- Requirement: Copy verbatim the lines of the listing below from the line with "Mad Mais: da" up to and including the line with "etapa do seu".

START Data supplied

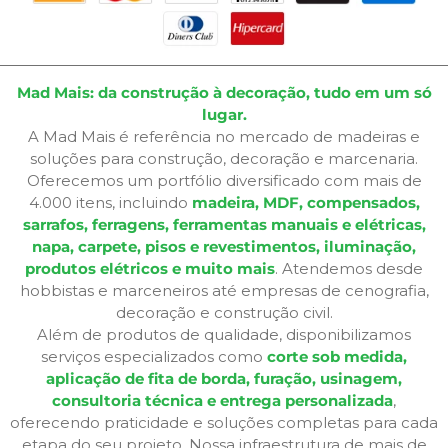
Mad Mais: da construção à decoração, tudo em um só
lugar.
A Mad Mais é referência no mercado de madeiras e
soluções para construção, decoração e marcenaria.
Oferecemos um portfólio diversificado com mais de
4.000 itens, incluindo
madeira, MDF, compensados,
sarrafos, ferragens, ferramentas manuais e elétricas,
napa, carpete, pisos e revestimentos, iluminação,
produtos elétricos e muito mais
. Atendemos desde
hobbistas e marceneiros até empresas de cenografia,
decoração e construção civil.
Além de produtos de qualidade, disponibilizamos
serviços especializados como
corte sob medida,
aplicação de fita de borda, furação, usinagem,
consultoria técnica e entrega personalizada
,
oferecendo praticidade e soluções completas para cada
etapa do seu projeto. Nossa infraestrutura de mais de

END Data supplied
START Data supplied

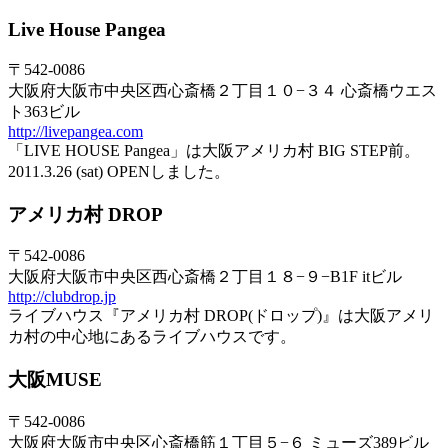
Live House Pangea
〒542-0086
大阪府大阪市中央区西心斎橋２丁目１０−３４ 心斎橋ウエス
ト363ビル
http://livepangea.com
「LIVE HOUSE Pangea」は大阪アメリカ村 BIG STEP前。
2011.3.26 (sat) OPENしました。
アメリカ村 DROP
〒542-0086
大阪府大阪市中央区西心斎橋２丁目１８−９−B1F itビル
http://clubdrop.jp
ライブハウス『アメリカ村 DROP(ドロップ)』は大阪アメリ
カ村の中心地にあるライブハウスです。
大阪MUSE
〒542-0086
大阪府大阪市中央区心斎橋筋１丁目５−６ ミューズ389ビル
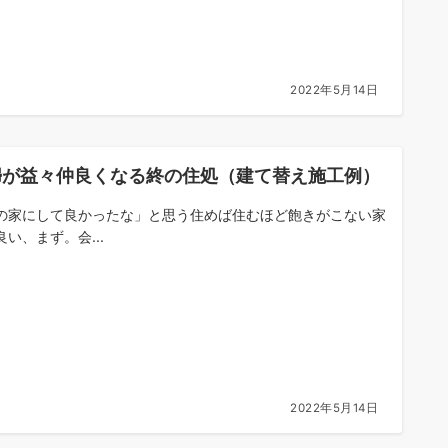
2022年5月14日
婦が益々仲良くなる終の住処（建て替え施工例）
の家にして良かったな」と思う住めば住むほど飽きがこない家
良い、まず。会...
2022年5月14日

END Data supplied
START Data supplied

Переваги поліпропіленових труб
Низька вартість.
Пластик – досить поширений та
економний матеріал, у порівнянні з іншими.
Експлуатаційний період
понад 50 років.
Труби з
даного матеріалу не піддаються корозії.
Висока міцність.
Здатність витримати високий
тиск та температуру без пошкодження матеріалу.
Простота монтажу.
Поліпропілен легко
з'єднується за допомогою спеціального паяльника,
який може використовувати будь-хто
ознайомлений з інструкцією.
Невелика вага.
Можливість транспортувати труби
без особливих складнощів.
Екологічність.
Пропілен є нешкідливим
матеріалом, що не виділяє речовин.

END Data supplied

- Response to the exercise:
Mad Mais: da construção à decoração, tudo em um só
lugar.
A Mad Mais é referência no mercado de madeiras e
soluções para construção, decoração e marcenaria.
Oferecemos um portfólio diversificado com mais de
4.000 itens, incluindo
madeira, MDF, compensados,
sarrafos, ferragens, ferramentas manuais e elétricas,
napa, carpete, pisos e revestimentos, iluminação,
produtos elétricos e muito mais
. Atendemos desde
hobbistas e marceneiros até empresas de cenografia,
decoração e construção civil.
Além de produtos de qualidade, disponibilizamos
serviços especializados como
corte sob medida,
aplicação de fita de borda, furação, usinagem,
consultoria técnica e entrega personalizada
,
oferecendo praticidade e soluções completas para cada
etapa do seu projeto. Nossa infraestrutura de mais de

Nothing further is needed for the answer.